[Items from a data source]
=-=-=-=-=

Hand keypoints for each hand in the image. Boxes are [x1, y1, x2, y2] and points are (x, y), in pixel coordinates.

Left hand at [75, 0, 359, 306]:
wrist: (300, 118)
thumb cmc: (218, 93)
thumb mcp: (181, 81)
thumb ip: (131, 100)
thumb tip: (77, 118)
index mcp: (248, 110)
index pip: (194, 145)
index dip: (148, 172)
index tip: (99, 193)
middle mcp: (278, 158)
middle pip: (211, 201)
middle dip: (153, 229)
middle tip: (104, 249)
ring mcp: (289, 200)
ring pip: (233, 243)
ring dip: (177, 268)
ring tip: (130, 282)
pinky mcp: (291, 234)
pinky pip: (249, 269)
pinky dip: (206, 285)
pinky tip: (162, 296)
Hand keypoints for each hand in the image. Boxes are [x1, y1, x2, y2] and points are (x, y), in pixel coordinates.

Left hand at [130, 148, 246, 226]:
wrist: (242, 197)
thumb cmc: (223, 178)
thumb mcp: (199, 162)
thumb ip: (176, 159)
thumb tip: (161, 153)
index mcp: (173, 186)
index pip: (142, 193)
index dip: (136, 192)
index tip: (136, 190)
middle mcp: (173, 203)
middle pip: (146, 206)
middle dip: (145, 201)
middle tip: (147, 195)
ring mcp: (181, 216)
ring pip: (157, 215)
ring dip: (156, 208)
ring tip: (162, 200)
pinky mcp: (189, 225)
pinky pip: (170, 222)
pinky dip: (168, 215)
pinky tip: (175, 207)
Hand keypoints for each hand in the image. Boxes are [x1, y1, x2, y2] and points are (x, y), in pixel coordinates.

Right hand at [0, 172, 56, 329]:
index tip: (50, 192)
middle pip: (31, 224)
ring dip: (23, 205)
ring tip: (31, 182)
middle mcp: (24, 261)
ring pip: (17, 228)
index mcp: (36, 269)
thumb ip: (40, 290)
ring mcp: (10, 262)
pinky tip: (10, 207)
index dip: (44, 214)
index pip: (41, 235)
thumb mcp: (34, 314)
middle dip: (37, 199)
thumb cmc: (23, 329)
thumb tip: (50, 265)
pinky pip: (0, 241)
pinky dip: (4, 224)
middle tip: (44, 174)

=-=-=-=-=

▸ Task directions: Reproduce, word for word, all of the entries above.

▸ Result below:
Hand keypoints for each hand in the image. Boxes are [x1, y1, x2, y2] and points are (x, y), in pixel coordinates.

Left hand at [75, 0, 359, 306]:
wrist: (300, 118)
thumb cmc: (218, 93)
thumb mcp: (181, 81)
thumb ip: (131, 100)
thumb tip: (77, 118)
index mcp: (248, 110)
index pip: (194, 145)
index dip: (148, 172)
index tip: (99, 193)
middle mcp: (278, 158)
middle pip: (211, 201)
middle dip: (153, 229)
middle tip: (104, 249)
ring mcp: (289, 200)
ring pip: (233, 243)
ring dip: (177, 268)
ring tip: (130, 282)
pinky mcp: (291, 234)
pinky pip: (249, 269)
pinky dip: (206, 285)
pinky tip: (162, 296)
Hand keypoints for each hand in the image. Boxes are [x1, y1, x2, y2] and points are (x, y), in pixel coordinates.

Left hand at [130, 148, 246, 226]:
wrist: (242, 197)
thumb cmc: (223, 178)
thumb mcp: (199, 162)
thumb ip: (176, 159)
thumb tip: (161, 153)
index mcp: (173, 186)
index pip: (142, 193)
index dip: (136, 192)
index tip: (136, 190)
middle mcp: (173, 203)
middle pip: (146, 206)
middle dip: (145, 201)
middle tip: (147, 195)
ring mcp: (181, 216)
ring pip: (157, 215)
ring dip: (156, 208)
ring tip: (162, 200)
pinky mcp: (189, 225)
pinky pip: (170, 222)
pinky dip: (168, 215)
pinky tip: (175, 207)
Hand keypoints for each hand in the image. Boxes are [x1, y1, x2, y2] and points are (x, y), in pixel coordinates.

Right hand at [0, 172, 56, 329]:
index tip: (50, 192)
middle pip: (31, 224)
ring dip: (23, 205)
ring tip: (31, 182)
middle mcp: (24, 261)
ring pip: (17, 228)
index mcp: (36, 269)
thumb ip: (40, 290)
ring mcp: (10, 262)
pinky tip: (10, 207)
index dip: (44, 214)
index pip: (41, 235)
thumb mcp: (34, 314)
middle dip: (37, 199)
thumb cmc: (23, 329)
thumb tip: (50, 265)
pinky pip: (0, 241)
pinky dip: (4, 224)
middle tip: (44, 174)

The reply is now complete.